TASK =>
In the data below, replace "reverse light" with "backup light" wherever it occurs and reproduce the lines with no other changes.

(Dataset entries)
Content starts
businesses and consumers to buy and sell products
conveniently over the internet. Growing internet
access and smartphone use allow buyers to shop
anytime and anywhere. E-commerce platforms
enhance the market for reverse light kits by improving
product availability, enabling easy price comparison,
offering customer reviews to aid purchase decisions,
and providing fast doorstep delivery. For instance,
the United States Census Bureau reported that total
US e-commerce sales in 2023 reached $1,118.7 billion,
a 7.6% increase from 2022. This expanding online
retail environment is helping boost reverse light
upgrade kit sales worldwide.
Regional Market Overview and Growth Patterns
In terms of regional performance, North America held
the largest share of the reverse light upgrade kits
Content ends
REPLY TO THE TASK =>
businesses and consumers to buy and sell products
conveniently over the internet. Growing internet
access and smartphone use allow buyers to shop
anytime and anywhere. E-commerce platforms
enhance the market for backup light kits by improving
product availability, enabling easy price comparison,
offering customer reviews to aid purchase decisions,
and providing fast doorstep delivery. For instance,
the United States Census Bureau reported that total
US e-commerce sales in 2023 reached $1,118.7 billion,
a 7.6% increase from 2022. This expanding online
retail environment is helping boost backup light
upgrade kit sales worldwide.
Regional Market Overview and Growth Patterns
In terms of regional performance, North America held
the largest share of the backup light upgrade kits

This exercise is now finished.